>>

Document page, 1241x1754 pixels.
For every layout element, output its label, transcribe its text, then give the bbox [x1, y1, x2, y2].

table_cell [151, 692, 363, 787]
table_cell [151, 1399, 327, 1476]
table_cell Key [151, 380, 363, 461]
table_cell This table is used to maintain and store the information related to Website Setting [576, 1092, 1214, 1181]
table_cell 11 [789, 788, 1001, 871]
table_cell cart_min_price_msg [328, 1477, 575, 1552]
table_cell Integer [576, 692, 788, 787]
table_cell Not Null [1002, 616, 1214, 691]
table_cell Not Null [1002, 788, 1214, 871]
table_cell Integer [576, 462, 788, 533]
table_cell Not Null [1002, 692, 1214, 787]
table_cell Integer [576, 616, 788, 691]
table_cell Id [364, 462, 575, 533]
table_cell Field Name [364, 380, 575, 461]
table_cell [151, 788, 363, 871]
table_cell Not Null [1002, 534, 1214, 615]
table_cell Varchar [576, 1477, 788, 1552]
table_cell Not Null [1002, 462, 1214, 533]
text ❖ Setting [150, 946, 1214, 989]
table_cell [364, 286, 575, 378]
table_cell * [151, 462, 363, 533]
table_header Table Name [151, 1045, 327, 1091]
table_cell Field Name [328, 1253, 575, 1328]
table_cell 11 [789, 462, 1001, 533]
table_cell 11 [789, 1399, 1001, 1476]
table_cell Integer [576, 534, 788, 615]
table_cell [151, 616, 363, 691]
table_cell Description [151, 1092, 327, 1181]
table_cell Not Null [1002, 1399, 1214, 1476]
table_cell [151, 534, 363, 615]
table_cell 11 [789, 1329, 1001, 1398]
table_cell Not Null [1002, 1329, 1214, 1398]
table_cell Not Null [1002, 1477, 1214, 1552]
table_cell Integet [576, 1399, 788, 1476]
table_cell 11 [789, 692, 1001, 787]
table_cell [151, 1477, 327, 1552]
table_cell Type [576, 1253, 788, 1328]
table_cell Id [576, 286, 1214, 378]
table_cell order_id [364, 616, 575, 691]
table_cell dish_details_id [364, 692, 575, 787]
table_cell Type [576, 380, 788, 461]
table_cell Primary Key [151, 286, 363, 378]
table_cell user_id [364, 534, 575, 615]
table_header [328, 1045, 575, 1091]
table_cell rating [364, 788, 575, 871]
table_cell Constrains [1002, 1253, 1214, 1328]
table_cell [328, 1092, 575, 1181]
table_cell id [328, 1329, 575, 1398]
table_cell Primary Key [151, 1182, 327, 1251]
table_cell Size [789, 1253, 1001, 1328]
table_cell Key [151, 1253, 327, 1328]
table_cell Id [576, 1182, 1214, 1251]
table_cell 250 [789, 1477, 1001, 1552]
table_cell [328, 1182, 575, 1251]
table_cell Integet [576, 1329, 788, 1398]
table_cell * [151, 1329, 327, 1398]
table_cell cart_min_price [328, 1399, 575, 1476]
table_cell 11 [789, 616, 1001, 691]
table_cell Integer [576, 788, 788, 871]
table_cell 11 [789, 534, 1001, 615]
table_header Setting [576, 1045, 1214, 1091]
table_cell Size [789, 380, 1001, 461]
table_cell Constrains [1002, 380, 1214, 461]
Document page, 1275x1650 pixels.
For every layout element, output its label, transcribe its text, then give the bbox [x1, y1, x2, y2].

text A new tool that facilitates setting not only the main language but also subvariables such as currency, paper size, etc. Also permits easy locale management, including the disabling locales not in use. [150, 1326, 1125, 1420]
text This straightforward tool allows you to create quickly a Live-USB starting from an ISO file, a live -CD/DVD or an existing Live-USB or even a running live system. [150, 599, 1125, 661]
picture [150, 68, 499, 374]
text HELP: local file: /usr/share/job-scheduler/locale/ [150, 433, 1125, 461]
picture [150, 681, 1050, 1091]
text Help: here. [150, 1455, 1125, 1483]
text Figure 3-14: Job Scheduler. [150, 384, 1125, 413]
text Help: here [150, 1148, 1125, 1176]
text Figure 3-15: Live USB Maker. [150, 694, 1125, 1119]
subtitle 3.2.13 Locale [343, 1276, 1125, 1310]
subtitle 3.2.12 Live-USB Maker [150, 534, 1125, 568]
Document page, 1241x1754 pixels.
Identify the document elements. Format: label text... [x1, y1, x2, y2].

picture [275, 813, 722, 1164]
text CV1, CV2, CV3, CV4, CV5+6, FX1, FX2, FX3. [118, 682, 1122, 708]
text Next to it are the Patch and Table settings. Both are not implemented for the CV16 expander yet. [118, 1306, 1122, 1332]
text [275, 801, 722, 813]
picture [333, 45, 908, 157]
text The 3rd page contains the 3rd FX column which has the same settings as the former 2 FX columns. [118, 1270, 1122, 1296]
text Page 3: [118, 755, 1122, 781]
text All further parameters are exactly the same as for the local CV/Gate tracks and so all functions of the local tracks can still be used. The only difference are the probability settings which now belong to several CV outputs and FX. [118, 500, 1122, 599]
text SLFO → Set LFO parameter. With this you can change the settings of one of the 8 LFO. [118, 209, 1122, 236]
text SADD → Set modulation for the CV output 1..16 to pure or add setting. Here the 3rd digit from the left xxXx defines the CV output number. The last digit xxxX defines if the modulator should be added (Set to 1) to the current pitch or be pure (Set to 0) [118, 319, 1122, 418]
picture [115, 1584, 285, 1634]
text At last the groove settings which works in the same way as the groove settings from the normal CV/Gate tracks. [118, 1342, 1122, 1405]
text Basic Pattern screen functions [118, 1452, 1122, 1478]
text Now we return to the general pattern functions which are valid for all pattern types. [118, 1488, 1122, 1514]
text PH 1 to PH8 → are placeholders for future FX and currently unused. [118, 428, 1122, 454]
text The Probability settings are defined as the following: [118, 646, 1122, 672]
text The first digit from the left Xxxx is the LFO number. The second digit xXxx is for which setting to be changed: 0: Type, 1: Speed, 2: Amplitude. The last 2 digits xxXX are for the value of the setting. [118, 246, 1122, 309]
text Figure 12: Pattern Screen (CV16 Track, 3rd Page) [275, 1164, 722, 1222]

<<

> Short exercise
Put every line above into a numbered list, skipping any that are blank.

> Result
1. Document page, 1241x1754 pixels.
2. For every layout element, output its label, transcribe its text, then give the bbox [x1, y1, x2, y2].
3. table_cell [151, 692, 363, 787]
4. table_cell [151, 1399, 327, 1476]
5. table_cell Key [151, 380, 363, 461]
6. table_cell This table is used to maintain and store the information related to Website Setting [576, 1092, 1214, 1181]
7. table_cell 11 [789, 788, 1001, 871]
8. table_cell cart_min_price_msg [328, 1477, 575, 1552]
9. table_cell Integer [576, 692, 788, 787]
10. table_cell Not Null [1002, 616, 1214, 691]
11. table_cell Not Null [1002, 788, 1214, 871]
12. table_cell Integer [576, 462, 788, 533]
13. table_cell Not Null [1002, 692, 1214, 787]
14. table_cell Integer [576, 616, 788, 691]
15. table_cell Id [364, 462, 575, 533]
16. table_cell Field Name [364, 380, 575, 461]
17. table_cell [151, 788, 363, 871]
18. table_cell Not Null [1002, 534, 1214, 615]
19. table_cell Varchar [576, 1477, 788, 1552]
20. table_cell Not Null [1002, 462, 1214, 533]
21. text ❖ Setting [150, 946, 1214, 989]
22. table_cell [364, 286, 575, 378]
23. table_cell * [151, 462, 363, 533]
24. table_header Table Name [151, 1045, 327, 1091]
25. table_cell Field Name [328, 1253, 575, 1328]
26. table_cell 11 [789, 462, 1001, 533]
27. table_cell 11 [789, 1399, 1001, 1476]
28. table_cell Integer [576, 534, 788, 615]
29. table_cell [151, 616, 363, 691]
30. table_cell Description [151, 1092, 327, 1181]
31. table_cell Not Null [1002, 1399, 1214, 1476]
32. table_cell [151, 534, 363, 615]
33. table_cell 11 [789, 1329, 1001, 1398]
34. table_cell Not Null [1002, 1329, 1214, 1398]
35. table_cell Not Null [1002, 1477, 1214, 1552]
36. table_cell Integet [576, 1399, 788, 1476]
37. table_cell 11 [789, 692, 1001, 787]
38. table_cell [151, 1477, 327, 1552]
39. table_cell Type [576, 1253, 788, 1328]
40. table_cell Id [576, 286, 1214, 378]
41. table_cell order_id [364, 616, 575, 691]
42. table_cell dish_details_id [364, 692, 575, 787]
43. table_cell Type [576, 380, 788, 461]
44. table_cell Primary Key [151, 286, 363, 378]
45. table_cell user_id [364, 534, 575, 615]
46. table_header [328, 1045, 575, 1091]
47. table_cell rating [364, 788, 575, 871]
48. table_cell Constrains [1002, 1253, 1214, 1328]
49. table_cell [328, 1092, 575, 1181]
50. table_cell id [328, 1329, 575, 1398]
51. table_cell Primary Key [151, 1182, 327, 1251]
52. table_cell Size [789, 1253, 1001, 1328]
53. table_cell Key [151, 1253, 327, 1328]
54. table_cell Id [576, 1182, 1214, 1251]
55. table_cell 250 [789, 1477, 1001, 1552]
56. table_cell [328, 1182, 575, 1251]
57. table_cell Integet [576, 1329, 788, 1398]
58. table_cell * [151, 1329, 327, 1398]
59. table_cell cart_min_price [328, 1399, 575, 1476]
60. table_cell 11 [789, 616, 1001, 691]
61. table_cell Integer [576, 788, 788, 871]
62. table_cell 11 [789, 534, 1001, 615]
63. table_header Setting [576, 1045, 1214, 1091]
64. table_cell Size [789, 380, 1001, 461]
65. table_cell Constrains [1002, 380, 1214, 461]
66. Document page, 1275x1650 pixels.
67. For every layout element, output its label, transcribe its text, then give the bbox [x1, y1, x2, y2].
68. text A new tool that facilitates setting not only the main language but also subvariables such as currency, paper size, etc. Also permits easy locale management, including the disabling locales not in use. [150, 1326, 1125, 1420]
69. text This straightforward tool allows you to create quickly a Live-USB starting from an ISO file, a live -CD/DVD or an existing Live-USB or even a running live system. [150, 599, 1125, 661]
70. picture [150, 68, 499, 374]
71. text HELP: local file: /usr/share/job-scheduler/locale/ [150, 433, 1125, 461]
72. picture [150, 681, 1050, 1091]
73. text Help: here. [150, 1455, 1125, 1483]
74. text Figure 3-14: Job Scheduler. [150, 384, 1125, 413]
75. text Help: here [150, 1148, 1125, 1176]
76. text Figure 3-15: Live USB Maker. [150, 694, 1125, 1119]
77. subtitle 3.2.13 Locale [343, 1276, 1125, 1310]
78. subtitle 3.2.12 Live-USB Maker [150, 534, 1125, 568]
79. Document page, 1241x1754 pixels.
80. Identify the document elements. Format: label text... [x1, y1, x2, y2].
81. picture [275, 813, 722, 1164]
82. text CV1, CV2, CV3, CV4, CV5+6, FX1, FX2, FX3. [118, 682, 1122, 708]
83. text Next to it are the Patch and Table settings. Both are not implemented for the CV16 expander yet. [118, 1306, 1122, 1332]
84. text [275, 801, 722, 813]
85. picture [333, 45, 908, 157]
86. text The 3rd page contains the 3rd FX column which has the same settings as the former 2 FX columns. [118, 1270, 1122, 1296]
87. text Page 3: [118, 755, 1122, 781]
88. text All further parameters are exactly the same as for the local CV/Gate tracks and so all functions of the local tracks can still be used. The only difference are the probability settings which now belong to several CV outputs and FX. [118, 500, 1122, 599]
89. text SLFO → Set LFO parameter. With this you can change the settings of one of the 8 LFO. [118, 209, 1122, 236]
90. text SADD → Set modulation for the CV output 1..16 to pure or add setting. Here the 3rd digit from the left xxXx defines the CV output number. The last digit xxxX defines if the modulator should be added (Set to 1) to the current pitch or be pure (Set to 0) [118, 319, 1122, 418]
91. picture [115, 1584, 285, 1634]
92. text At last the groove settings which works in the same way as the groove settings from the normal CV/Gate tracks. [118, 1342, 1122, 1405]
93. text Basic Pattern screen functions [118, 1452, 1122, 1478]
94. text Now we return to the general pattern functions which are valid for all pattern types. [118, 1488, 1122, 1514]
95. text PH 1 to PH8 → are placeholders for future FX and currently unused. [118, 428, 1122, 454]
96. text The Probability settings are defined as the following: [118, 646, 1122, 672]
97. text The first digit from the left Xxxx is the LFO number. The second digit xXxx is for which setting to be changed: 0: Type, 1: Speed, 2: Amplitude. The last 2 digits xxXX are for the value of the setting. [118, 246, 1122, 309]
98. text Figure 12: Pattern Screen (CV16 Track, 3rd Page) [275, 1164, 722, 1222]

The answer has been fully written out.